You see, when I was in college at Auburn, driving back into my hometown was that feeling of peace and rest and familiarity. I’d play the game that I’ve long played where I made note of the first person I knew or vehicle I recognized and how far out of town they were- how far my reach of familiarity extended from the epicenter of “home.” When I moved back to Clarke County after college, those feelings of home flipped to be Auburn and the sign that I’d reached my feeling of home was quite literally the green illumination of “College St” on the exit ramp of I-85. And then, when my address transferred “out west” across the Mississippi, my game of “Who will I see first?” started about the time I exited off I-20 and began the trek across the Mississippi/Alabama state line. In fact, I think my personal best on distance in this self-created game was running into a precious lady from my teenage years in the Valero off 19 in Meridian, Mississippi – a whopping 73 miles from the city limits of my hometown. And now, with a lot of life changes in a short period of time, that pull to the feeling of familiarity draws me from my dwelling in the Palmetto State to the state of bayous, crawfish, casinos, and high crime rates.
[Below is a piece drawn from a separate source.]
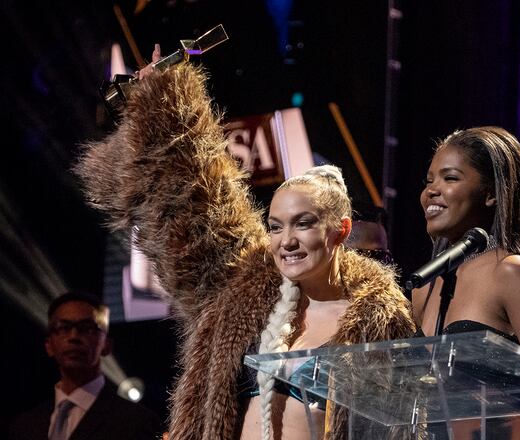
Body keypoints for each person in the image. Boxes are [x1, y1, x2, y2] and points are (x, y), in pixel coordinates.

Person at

Scott Speakes (Publisher) and Genie Gaither Jones (Editor-in-Chief) opened their Editor’s Letter of this quarter’s magazine saying, “What is home? For each of us its meaning is something different. And for most of us, it has likely changed as our circumstances in life have, also.” And I breathed a sigh of relief. “Returning to a place we love grounds us.” Maybe I haven’t actually forsaken my roots, but rather, like the transplant I’ve become, those roots have found different soils in which to thrive- first out of necessity then gradually acclimating to their surroundings to flourish in their new vessel called home.
Over the years, as my life took twists and turns that required or desired a new or different pot, so to speak, I’ve made the adjustment again and again. Acclimate out of necessity, flourish through sheer will and determination, long a little for a previous pot, and yet all the while knowing that my current one is where I need to be in the moment to grow. I’ve come to realize that maybe it’s a little less about the place, the pot, the home- whatever you want to call it. And maybe a little more about the other flowers in this garden of life – the people. The ones who nurture our souls and bring color and light into our lives. Our hearts.
“Home is where we have our roots.” My roots are scattered across the southeast these days and thusly, so are pieces of my heart and that ever-changing feeling of home.